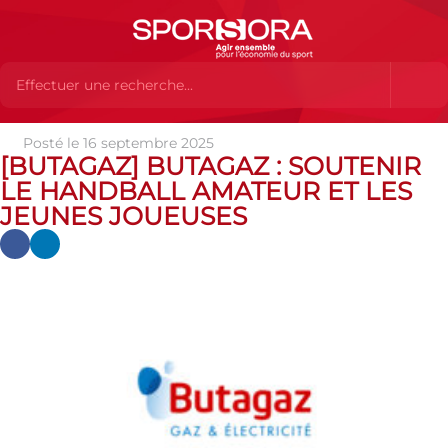
Posté le 16 septembre 2025
Actualités
Actualités
Actualités des MEMBRES
[Butagaz]
[BUTAGAZ] BUTAGAZ : SOUTENIR
Butagaz : soutenir le handball amateur et les jeunes joueuses
LE HANDBALL AMATEUR ET LES
JEUNES JOUEUSES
○ ○ ○ ○
**What the task requires:** Rewrite all the rows above with "Actualités" swapped for "News" and everything else unchanged. Leave the pictures out.

**Output below:**
Posté le 16 septembre 2025
News
News
News des MEMBRES
[Butagaz]
[BUTAGAZ] BUTAGAZ : SOUTENIR
Butagaz : soutenir le handball amateur et les jeunes joueuses
LE HANDBALL AMATEUR ET LES
JEUNES JOUEUSES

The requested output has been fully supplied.